Curated collection of Grafana dashboards for monitoring the Goldentooth Raspberry Pi cluster infrastructure.
This repository contains production-ready Grafana dashboards designed specifically for monitoring a Raspberry Pi cluster running Kubernetes, HashiCorp stack (Consul, Nomad, Vault), and various observability tools.

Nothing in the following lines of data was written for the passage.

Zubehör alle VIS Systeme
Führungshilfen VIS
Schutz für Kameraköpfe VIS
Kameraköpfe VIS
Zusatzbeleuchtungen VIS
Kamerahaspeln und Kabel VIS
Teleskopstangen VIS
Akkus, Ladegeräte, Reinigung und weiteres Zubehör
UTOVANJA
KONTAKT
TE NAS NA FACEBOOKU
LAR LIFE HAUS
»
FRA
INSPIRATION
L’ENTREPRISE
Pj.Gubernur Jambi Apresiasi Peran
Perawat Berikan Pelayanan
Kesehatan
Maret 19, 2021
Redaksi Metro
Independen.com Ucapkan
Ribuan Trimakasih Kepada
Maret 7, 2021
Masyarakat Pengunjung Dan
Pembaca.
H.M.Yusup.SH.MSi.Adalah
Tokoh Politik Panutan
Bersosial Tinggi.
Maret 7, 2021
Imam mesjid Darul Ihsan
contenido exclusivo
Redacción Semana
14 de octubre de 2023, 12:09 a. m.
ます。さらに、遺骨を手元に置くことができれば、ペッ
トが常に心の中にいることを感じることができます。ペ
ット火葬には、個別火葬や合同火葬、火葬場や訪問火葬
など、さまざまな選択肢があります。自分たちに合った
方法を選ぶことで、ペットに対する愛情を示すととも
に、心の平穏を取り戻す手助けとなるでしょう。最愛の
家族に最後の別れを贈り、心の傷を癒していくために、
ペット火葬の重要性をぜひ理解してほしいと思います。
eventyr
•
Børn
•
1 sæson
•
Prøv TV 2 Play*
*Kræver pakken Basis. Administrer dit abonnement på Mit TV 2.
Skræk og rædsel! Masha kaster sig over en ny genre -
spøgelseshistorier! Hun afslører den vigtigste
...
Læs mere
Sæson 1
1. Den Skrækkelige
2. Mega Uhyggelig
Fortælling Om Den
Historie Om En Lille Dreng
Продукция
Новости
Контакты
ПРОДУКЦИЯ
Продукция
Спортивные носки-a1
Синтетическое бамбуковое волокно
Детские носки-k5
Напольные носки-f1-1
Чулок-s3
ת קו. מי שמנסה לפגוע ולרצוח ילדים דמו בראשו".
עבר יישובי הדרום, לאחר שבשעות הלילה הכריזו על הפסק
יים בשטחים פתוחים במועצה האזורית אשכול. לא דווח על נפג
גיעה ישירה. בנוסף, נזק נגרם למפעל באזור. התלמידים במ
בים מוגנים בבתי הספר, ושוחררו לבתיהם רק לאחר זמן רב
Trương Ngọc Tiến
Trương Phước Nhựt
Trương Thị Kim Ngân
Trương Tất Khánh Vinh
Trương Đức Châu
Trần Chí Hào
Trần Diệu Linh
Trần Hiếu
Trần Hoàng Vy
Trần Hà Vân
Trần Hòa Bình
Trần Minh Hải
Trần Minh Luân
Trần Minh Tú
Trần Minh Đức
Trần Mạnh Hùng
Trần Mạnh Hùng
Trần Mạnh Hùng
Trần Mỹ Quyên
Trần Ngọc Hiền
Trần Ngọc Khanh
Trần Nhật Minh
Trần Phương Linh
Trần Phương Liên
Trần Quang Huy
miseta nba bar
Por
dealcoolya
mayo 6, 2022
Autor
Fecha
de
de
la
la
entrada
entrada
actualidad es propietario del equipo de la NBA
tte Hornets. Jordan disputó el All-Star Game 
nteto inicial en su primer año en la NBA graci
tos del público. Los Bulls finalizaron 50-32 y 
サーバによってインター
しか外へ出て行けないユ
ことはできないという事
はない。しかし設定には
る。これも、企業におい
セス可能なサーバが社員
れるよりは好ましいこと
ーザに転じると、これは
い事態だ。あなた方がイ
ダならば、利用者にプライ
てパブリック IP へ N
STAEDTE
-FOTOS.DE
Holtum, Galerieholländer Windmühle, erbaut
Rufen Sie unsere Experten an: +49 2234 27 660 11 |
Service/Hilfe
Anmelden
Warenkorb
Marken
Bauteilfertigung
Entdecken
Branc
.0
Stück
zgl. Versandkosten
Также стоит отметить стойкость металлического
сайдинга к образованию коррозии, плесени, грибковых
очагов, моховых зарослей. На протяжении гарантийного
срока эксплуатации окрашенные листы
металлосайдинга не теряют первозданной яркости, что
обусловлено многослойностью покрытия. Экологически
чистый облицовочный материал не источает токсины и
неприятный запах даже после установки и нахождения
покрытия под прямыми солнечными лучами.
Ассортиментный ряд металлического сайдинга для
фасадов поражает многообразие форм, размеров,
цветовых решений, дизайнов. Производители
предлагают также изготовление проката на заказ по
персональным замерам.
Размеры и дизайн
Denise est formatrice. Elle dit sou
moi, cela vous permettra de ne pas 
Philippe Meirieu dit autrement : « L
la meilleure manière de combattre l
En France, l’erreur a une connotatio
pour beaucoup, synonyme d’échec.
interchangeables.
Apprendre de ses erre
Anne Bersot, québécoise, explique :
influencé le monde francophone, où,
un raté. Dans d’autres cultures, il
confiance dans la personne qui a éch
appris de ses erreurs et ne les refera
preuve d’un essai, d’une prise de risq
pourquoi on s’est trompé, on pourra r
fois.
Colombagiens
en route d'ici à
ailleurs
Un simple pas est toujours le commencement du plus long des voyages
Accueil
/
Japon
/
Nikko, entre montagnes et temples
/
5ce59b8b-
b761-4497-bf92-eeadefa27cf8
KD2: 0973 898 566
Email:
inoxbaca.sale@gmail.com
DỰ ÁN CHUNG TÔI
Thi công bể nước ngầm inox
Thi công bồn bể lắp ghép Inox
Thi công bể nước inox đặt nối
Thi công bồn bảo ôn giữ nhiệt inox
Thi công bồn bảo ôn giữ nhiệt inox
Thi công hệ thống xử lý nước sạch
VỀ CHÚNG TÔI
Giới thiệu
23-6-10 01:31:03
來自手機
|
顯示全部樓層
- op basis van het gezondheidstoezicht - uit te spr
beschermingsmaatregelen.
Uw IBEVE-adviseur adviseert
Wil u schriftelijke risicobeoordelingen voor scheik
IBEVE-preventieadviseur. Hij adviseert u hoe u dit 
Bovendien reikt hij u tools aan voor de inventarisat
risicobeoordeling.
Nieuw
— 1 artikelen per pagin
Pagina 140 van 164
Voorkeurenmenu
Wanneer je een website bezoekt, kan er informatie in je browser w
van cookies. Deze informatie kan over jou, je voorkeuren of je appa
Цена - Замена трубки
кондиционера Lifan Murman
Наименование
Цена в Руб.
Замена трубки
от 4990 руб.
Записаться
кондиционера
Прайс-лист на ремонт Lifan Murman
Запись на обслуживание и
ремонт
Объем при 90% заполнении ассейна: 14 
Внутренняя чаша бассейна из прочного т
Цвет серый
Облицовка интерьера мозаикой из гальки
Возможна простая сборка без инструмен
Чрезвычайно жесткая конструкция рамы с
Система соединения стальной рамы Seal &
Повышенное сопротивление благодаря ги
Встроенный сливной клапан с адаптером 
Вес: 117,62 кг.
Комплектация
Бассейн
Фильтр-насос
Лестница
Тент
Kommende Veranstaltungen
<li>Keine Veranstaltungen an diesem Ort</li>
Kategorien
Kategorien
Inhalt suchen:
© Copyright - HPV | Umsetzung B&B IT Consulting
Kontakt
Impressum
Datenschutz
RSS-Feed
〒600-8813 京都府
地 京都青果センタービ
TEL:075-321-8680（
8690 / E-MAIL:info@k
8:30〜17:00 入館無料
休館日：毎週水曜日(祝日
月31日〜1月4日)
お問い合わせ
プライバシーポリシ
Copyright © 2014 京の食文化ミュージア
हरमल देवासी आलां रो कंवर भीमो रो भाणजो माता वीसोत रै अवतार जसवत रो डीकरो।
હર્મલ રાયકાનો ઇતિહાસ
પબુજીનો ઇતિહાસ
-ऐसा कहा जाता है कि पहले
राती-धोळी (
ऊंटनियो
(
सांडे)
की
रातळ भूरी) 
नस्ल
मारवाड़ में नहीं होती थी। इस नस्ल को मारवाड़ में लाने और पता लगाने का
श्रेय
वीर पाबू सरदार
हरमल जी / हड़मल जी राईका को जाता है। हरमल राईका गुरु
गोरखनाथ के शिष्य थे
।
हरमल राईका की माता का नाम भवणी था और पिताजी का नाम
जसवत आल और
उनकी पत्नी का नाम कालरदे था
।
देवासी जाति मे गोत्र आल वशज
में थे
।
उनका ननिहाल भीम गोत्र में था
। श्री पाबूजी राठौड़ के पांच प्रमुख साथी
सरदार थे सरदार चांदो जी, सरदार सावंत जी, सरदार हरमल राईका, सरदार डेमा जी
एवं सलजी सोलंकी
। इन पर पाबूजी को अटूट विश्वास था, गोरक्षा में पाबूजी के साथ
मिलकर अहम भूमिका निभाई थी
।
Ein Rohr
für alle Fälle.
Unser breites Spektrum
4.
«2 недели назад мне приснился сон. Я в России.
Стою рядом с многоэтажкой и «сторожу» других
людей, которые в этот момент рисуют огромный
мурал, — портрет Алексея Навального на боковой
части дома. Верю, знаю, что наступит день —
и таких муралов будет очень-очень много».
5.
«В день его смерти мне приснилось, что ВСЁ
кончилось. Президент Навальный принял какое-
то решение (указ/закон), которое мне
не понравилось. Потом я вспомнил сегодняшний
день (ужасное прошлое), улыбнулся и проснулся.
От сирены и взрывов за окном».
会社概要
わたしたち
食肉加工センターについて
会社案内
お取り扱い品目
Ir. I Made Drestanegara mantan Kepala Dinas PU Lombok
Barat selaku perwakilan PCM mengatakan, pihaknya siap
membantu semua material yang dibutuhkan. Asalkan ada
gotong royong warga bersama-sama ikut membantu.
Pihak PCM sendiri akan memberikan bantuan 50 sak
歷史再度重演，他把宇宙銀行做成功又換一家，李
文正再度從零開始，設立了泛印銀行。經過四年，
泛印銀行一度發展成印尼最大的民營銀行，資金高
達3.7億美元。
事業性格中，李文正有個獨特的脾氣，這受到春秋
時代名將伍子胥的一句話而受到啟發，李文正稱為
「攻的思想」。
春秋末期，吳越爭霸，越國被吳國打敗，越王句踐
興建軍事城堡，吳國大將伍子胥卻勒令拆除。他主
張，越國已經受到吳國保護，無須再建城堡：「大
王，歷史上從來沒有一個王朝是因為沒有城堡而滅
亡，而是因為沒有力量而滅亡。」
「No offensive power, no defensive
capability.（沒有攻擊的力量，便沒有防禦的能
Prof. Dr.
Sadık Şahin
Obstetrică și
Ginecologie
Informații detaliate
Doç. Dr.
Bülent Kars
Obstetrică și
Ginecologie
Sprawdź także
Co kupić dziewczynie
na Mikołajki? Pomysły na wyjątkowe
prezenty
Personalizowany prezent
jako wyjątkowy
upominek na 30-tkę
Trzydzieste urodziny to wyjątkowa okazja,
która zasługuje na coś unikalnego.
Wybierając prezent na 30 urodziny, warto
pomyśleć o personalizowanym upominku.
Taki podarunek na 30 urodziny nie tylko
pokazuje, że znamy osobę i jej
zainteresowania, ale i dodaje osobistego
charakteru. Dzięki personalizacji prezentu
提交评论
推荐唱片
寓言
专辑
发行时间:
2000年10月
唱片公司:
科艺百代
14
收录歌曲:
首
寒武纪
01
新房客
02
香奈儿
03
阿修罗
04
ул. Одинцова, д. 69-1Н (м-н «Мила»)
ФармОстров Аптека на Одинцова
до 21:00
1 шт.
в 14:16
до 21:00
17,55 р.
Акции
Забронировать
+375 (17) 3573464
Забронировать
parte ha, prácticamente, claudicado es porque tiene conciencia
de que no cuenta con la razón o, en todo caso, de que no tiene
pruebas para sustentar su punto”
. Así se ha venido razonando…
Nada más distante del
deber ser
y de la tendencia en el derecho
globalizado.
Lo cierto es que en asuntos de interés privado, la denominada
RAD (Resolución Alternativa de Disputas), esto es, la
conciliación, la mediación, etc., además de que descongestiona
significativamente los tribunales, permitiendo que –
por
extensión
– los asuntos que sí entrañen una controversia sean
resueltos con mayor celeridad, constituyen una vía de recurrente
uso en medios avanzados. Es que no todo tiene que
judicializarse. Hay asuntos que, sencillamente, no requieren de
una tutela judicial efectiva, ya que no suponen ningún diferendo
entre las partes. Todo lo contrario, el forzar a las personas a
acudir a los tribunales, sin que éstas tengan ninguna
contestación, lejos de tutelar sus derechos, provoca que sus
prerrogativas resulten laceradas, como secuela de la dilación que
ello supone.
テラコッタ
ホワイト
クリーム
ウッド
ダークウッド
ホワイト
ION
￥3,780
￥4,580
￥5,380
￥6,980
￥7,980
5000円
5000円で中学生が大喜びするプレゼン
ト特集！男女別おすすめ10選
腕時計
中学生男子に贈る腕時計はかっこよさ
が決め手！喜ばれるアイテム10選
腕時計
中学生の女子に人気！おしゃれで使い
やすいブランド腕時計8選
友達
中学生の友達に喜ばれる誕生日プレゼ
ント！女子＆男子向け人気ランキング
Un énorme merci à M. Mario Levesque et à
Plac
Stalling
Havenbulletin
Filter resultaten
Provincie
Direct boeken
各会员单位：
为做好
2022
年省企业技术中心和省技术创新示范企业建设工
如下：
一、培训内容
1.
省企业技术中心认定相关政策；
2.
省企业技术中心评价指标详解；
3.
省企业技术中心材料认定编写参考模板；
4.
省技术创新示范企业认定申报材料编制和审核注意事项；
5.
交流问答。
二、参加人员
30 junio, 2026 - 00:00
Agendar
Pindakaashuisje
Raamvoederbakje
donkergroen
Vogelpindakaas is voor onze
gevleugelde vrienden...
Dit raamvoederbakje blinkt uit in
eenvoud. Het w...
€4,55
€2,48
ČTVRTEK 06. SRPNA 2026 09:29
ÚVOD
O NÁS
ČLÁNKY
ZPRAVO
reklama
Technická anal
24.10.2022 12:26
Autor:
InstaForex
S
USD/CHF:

Comprehensive overview of HashiCorp services:
- Consul: Cluster membership, service health, KV store metrics
- Nomad: Job status, resource allocation, client health
- Vault: Secret engine metrics, authentication status, token usage
High-level infrastructure monitoring:
- Node Health: CPU, memory, disk usage across all Pi nodes
- Network Performance: Latency, bandwidth, connectivity status
- Service Availability: Uptime metrics for critical cluster services
- Storage: NFS exports, ZFS pool status, disk I/O
Detailed system metrics from node_exporter:
- Hardware Monitoring: Temperature, voltage, frequency scaling
- Resource Utilization: Per-node CPU, memory, disk, network
- Process Monitoring: System load, context switches, interrupts
- Filesystem Details: Mount points, inode usage, disk space
SLURM workload manager dashboard:
- Job Queue: Pending, running, completed job metrics
- Partition Status: Node allocation, resource availability
- User Activity: Job submission patterns, resource consumption
- Cluster Efficiency: Utilization rates, queue times
These dashboards are automatically provisioned through the Goldentooth Ansible role:
goldentooth setup_grafana
They integrate with:
- Prometheus: Primary metrics collection
- Node Exporter: System-level metrics
- Blackbox Exporter: Service availability monitoring
- Custom Exporters: SLURM, HashiCorp services
Dashboards are automatically deployed via Ansible to /var/lib/grafana/dashboards/
and configured through provisioning files. Updates are applied through the cluster management pipeline.
Each dashboard includes:
- Variable Templating: Node selection, time ranges, service filters
- Alert Annotations: Integration with Prometheus AlertManager
- Panel Descriptions: Detailed explanations of metrics and thresholds
- Responsive Layout: Optimized for different screen sizes
For cluster-specific customizations, modify the dashboard JSON files and redeploy through Ansible.